Sepsis is the immune system’s overwhelming reaction to an infection. It is the cause of one in five deaths worldwide, which is more than the total combined number of deaths due to breast, bowel, and prostate cancer. However, according to GlobalData’s Trials Intelligence platform, there are 12 times fewer sepsis clinical trials than the mentioned cancers (Figure 1). This is not for a lack of translational research; for the last 30 years, thousands of genetically engineered animals’ lives’ have been saved in pre-clinical studies that demonstrated specific antibodies, and drugs neutralised molecular players and pathways involved in sepsis. However, this has not resulted in a new, effective drug that improved the rate of survival. In fact, the World Health Organization (WHO) projects that at current rates, sepsis will be the top cause of death worldwide by 2050.
Sepsis can be difficult to recognise due to the generic nature of many symptoms such as increased perspiration, difficulty breathing, and dizziness, which are all associated with a litany of ailments. When it is not managed promptly, it can progress to septic shock, tissue damage, organ failure, and often death. The mortality rate of patients with severe sepsis is over 30%. Unfortunately, only half of patients who survive will completely recover. Others will die within one year and for those that live beyond this, up to 50% will have considerable cognitive impairments, as well as possible physical and psychological disabilities. Understanding the disturbing consequences associated with sepsis makes the lack of therapies, or innovative studies, incomprehensible.
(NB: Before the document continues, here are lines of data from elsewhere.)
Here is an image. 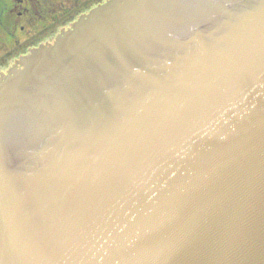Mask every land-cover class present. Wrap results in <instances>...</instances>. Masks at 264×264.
Returning <instances> with one entry per match:
<instances>
[{"label":"water","instance_id":"obj_1","mask_svg":"<svg viewBox=\"0 0 264 264\" xmlns=\"http://www.w3.org/2000/svg\"><path fill=\"white\" fill-rule=\"evenodd\" d=\"M56 39L0 78V264H264V0Z\"/></svg>","mask_w":264,"mask_h":264},{"label":"flooded vegetation","instance_id":"obj_2","mask_svg":"<svg viewBox=\"0 0 264 264\" xmlns=\"http://www.w3.org/2000/svg\"><path fill=\"white\" fill-rule=\"evenodd\" d=\"M105 0H0V74ZM24 50V52H23Z\"/></svg>","mask_w":264,"mask_h":264},{"label":"rangeland","instance_id":"obj_3","mask_svg":"<svg viewBox=\"0 0 264 264\" xmlns=\"http://www.w3.org/2000/svg\"><path fill=\"white\" fill-rule=\"evenodd\" d=\"M23 52H24V50H23Z\"/></svg>","mask_w":264,"mask_h":264}]
</instances>
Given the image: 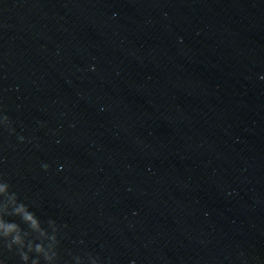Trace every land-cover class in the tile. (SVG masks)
Returning <instances> with one entry per match:
<instances>
[{
	"label": "water",
	"instance_id": "water-1",
	"mask_svg": "<svg viewBox=\"0 0 264 264\" xmlns=\"http://www.w3.org/2000/svg\"><path fill=\"white\" fill-rule=\"evenodd\" d=\"M0 77L67 264H264V0H0Z\"/></svg>",
	"mask_w": 264,
	"mask_h": 264
},
{
	"label": "clouds",
	"instance_id": "clouds-1",
	"mask_svg": "<svg viewBox=\"0 0 264 264\" xmlns=\"http://www.w3.org/2000/svg\"><path fill=\"white\" fill-rule=\"evenodd\" d=\"M0 128L14 134L7 115H0ZM18 139L24 142L23 136ZM42 167L48 171V165ZM60 244V226L51 220L45 226V222L0 177V264H6L10 258H18L19 264H67L63 261ZM72 259L75 264H85L84 256L76 255ZM86 259L89 264L99 261L91 254H86Z\"/></svg>",
	"mask_w": 264,
	"mask_h": 264
}]
</instances>
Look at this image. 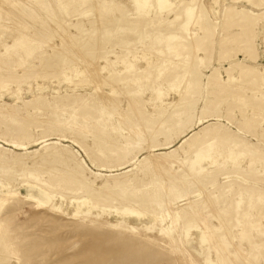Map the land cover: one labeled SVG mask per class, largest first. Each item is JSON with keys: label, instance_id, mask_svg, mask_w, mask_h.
Instances as JSON below:
<instances>
[{"label": "rangeland", "instance_id": "rangeland-1", "mask_svg": "<svg viewBox=\"0 0 264 264\" xmlns=\"http://www.w3.org/2000/svg\"><path fill=\"white\" fill-rule=\"evenodd\" d=\"M17 1L0 0V16L23 18L11 29L17 36L0 31L7 45L41 23L20 15L14 7L25 0ZM65 1L49 8L63 10L58 22L94 12L80 28L85 43L102 45L67 55L44 48L49 57L33 70L40 79L10 75L2 86L0 103L9 106L0 108V264H264V0H107L121 3L108 8L109 23L99 12L105 5ZM94 73L128 120L110 119L91 94ZM67 95L75 96L52 98ZM139 132L140 145L120 148ZM149 163L155 173L146 175ZM88 184L174 200L157 225L148 207L93 203ZM187 202L193 216L180 243L178 224L168 222Z\"/></svg>", "mask_w": 264, "mask_h": 264}, {"label": "bare ground", "instance_id": "bare-ground-1", "mask_svg": "<svg viewBox=\"0 0 264 264\" xmlns=\"http://www.w3.org/2000/svg\"><path fill=\"white\" fill-rule=\"evenodd\" d=\"M51 1L48 0L46 2L45 0H25L24 2H21L20 7H18L19 5L14 7L16 9V11L19 10L18 12H20V15L26 17L24 15V13L26 14V11H28L27 14H29V16L32 17L33 21L35 20V22H36V20L37 21L40 20V22H41L40 24H38V22H37L38 25L34 26V28H35L34 29L35 30L34 34L35 35H33V36L28 35L29 37L28 36H24L26 38L22 39V40H19V38L17 39V37L14 38V34H16V32L14 33L13 30L17 27L16 21H18V19L20 21L23 18L20 17V16H18L20 18H17L16 17L17 15L15 16V15L11 14V12H9V11L8 12L10 14L8 12H6L7 13V15H6L7 17L6 16H0V19H1L0 23H1V21H3V25L0 24V31L1 32H7V30L13 31L11 33H14L13 34V38L15 40L13 42V40L9 38L13 42L11 45L4 44L5 40H2L4 38L3 36H2L3 38L1 40L4 43L0 40V48L1 47L4 48V53L0 52V92L3 90L2 86H4V85H6L7 89L9 88L7 86L8 84L6 83V80L8 79V77H11L10 75H12V77H17V78H19L21 80L27 79L29 83H31V82L33 83L34 81H37L38 79H40L39 78L40 76L37 75V73L35 71H33V70L37 69V71H38V69H40V67H43L44 64L42 62V59L45 56L49 57V54L45 55V52H43V53L41 52L44 48H49L52 51H57L58 50V51H60L62 53L64 51V53H66V55H67L68 52L71 53L72 52L71 50L77 51L78 49H81V47H83L85 45H89L87 48H88L89 51L91 50L92 53H96V50H99V48H101L102 44L99 41L98 42L96 41L94 43H92L91 41L89 43H85V41H84V37L85 36L83 35V33L81 31V28H80V27H83V28L86 27L85 23H88V21L91 18H93V16L95 15L94 12L93 13L91 12L92 14L90 13V16L89 15H86L85 17L80 16L82 18L79 17V19H78L79 14H77L78 16L76 17L77 20H76L75 24L72 23V21L71 22H67L66 24H62V23L58 22V21H60L59 18H55L56 15H54L56 10H58V9H56V8L55 9L53 8L54 10L53 9L52 10L49 9L53 5H55L56 7L57 6L59 7L60 3L54 4V2L56 0L54 2H51ZM66 1H68V0H66ZM106 1L107 0H105L104 2L99 3L96 0H80L79 1L80 2L79 5L82 4V3H84V5H86V3H88V4L97 5L96 7H98V8H100L101 5H103V6L105 5V10L101 11V9H100L99 12H100V15H102L105 19H107L105 22H108L112 18L115 19L114 17H112V14L110 12L111 10H109L108 8H110V6H113L114 8L116 6H118V8H115V10L119 11V10H121V7L119 6V5H121V3L119 4L116 1L107 3ZM130 1H133V0H130ZM247 1L249 2L250 0H247ZM17 2H20V1L18 0ZM14 3L15 2H13V5H14ZM192 3H194V1ZM18 4H20V3H18ZM69 4L72 6L73 3H68V2L64 3V5H69ZM13 5L11 6V8L13 7ZM75 5H77V4H75ZM3 6L4 5H2V7ZM0 7H1V5H0ZM6 7L8 8V6H6ZM3 8L6 10L5 6ZM3 8L2 9L0 8V12L4 11ZM84 8H87V7H84ZM80 10H81L80 12H83L86 9L82 8ZM58 11L62 12L63 10L60 9ZM14 13H15V11H14ZM63 13L64 12H62L61 14L63 15ZM239 14L245 15V14H247V12L244 11V10H241V12ZM45 15H48L46 17V19H45V17L43 18V16H45ZM83 15H84V13H83ZM138 15L141 16L140 14H138ZM58 17H59V15H58ZM29 19H31V18H29ZM103 19H102L101 22H103ZM99 20H100V18L97 19L98 23H100ZM44 21H46V26H44L45 23L43 24ZM128 22H129V20H128ZM32 23H34V22H32ZM87 27L91 28V26H87ZM12 28H13V30H11ZM43 28H47L52 33L50 35L41 34V31H42ZM110 29H111V27H110ZM73 32H75L77 34L75 35V34H73ZM38 33H40V34H38ZM47 33H49V32H47ZM8 34H10V32ZM43 35H44V37H43ZM4 36H7V33ZM16 36H17V34H16ZM106 36H108V34H106ZM57 39H59V40H58L57 43H55ZM7 40L8 39H6V42H7ZM19 53L22 54V55H19ZM73 53H75V52H73ZM14 55L16 56V60L14 61L15 67H13V68L12 67L8 68L7 66L6 67H2V65L4 64V63H2L3 60L6 59V58H9V57H12ZM35 61H39V65H36ZM184 62L187 63L186 64L187 67H186V69H184V71H187V73H188L189 70H190L189 73H192L191 70H192V67L194 65L192 63V60L187 58ZM84 71L85 70H83L82 75L84 74ZM94 74L95 75H92L91 78H90V79H92V81H94L93 82V93H91V94H94L97 97L98 101L102 104L103 109H105V111L109 114L110 119H112L114 117V115H119L122 118H124L125 120H128L126 114L124 112L120 111V109L118 108L117 104H115V102H113V100L109 96H107L104 92L101 91L102 85L104 83V79L103 78H98L97 73H94ZM117 75H118L117 73L113 72L106 79H113ZM186 75L187 74L185 73V76ZM111 82H112V80H111ZM112 83L116 84L117 81L114 80ZM261 84H264V80L261 81ZM196 89H197V78L194 77L191 80L190 91L191 90H196ZM196 92H197V90H196ZM40 96L41 95H36V98H39ZM74 96L75 95H72V96L71 95H67V96H52V98L54 100H59V98L60 99L72 98ZM17 101L20 102L23 105L27 104L22 99V97H19L17 99ZM194 104L195 103H193L191 105V108H192L191 111H193V112H194V107H195ZM7 106H9V105L6 104L5 102L0 103V108H4L5 110H7V108H6ZM14 116H16V115H14ZM32 122H34V121H32ZM135 135L136 136L133 139H130V138L126 137V136L122 137L123 140H122V144H121L120 148H123L126 153L131 151V148H135L136 146L140 145L139 143H140L141 139L144 138V135L141 132L135 133ZM130 141H133V142H131V145H129ZM143 141H145V140H143ZM21 161H23V160H21ZM145 171H149V172L151 171L149 173V175L151 173L154 174L155 173L154 165L149 163V166H146L145 168L141 169V172L145 173ZM87 195L89 196L90 200L93 203L100 202V203H103L108 208H109V206L114 205V204H121L122 206H125L126 209L136 212V211H142V210L145 209V207H148L149 211L154 216L153 217L154 223L157 224V225L159 224L160 218L162 219V217L164 215V212H166L167 209L169 210V208H168L169 203L174 200L172 198V195H169V194L165 195L164 194V196H163V195H160L158 192H155V191L149 193V195L147 196L146 200H144V201L143 200H135L133 198L123 197L120 194H117V192H115L108 184H103L101 186H95L93 184H91V185L88 184V186H87ZM192 204H193L192 202H187L185 204L176 205L175 208H173V210L171 212V215H170V220L168 222V224H169L168 226L172 229V227L174 226L175 223L178 224V232H177L178 233V235H177L178 238H176L174 240H177L180 243H182V239H181V236H180L181 231L184 230L187 227L186 225H183V223L186 222V221H190L192 219V216H193L192 215V208H190V206H192ZM164 233L168 234V235H171L170 230H165ZM172 238H174V236H172Z\"/></svg>", "mask_w": 264, "mask_h": 264}, {"label": "crops", "instance_id": "crops-1", "mask_svg": "<svg viewBox=\"0 0 264 264\" xmlns=\"http://www.w3.org/2000/svg\"><path fill=\"white\" fill-rule=\"evenodd\" d=\"M242 1H244V2H246V3H250V4H252V5L255 4V2H254L253 0H250V2H247L246 0H242ZM246 12H247V11H246Z\"/></svg>", "mask_w": 264, "mask_h": 264}]
</instances>
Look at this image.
Sepsis clinical trials are undeniably challenging and complex. However, promising modifications extensively outlined in the literature have yet to be incorporated into modern trials. Despite the argument that adaptive clinical trial designs are more suitable for sepsis studies, as they allow emerging discoveries to be incorporated into participants treatments, GlobalData’s Trials Intelligence platform indicates that most trials continue to follow a traditional design.
Additionally, the disparity between successful pre-clinical studies compared to the immense failure of clinical trials, indicates inappropriate and irrelevant animal models are being used. Instead, many demonstrate that human cells and tissues would improve translational research, but the same mistakes continue to be made. An overhaul to the sepsis research paradigm is long overdue. Time will determine if efforts to improve data regarding sepsis will step up, and if so, be enough to prevent its current trajectory.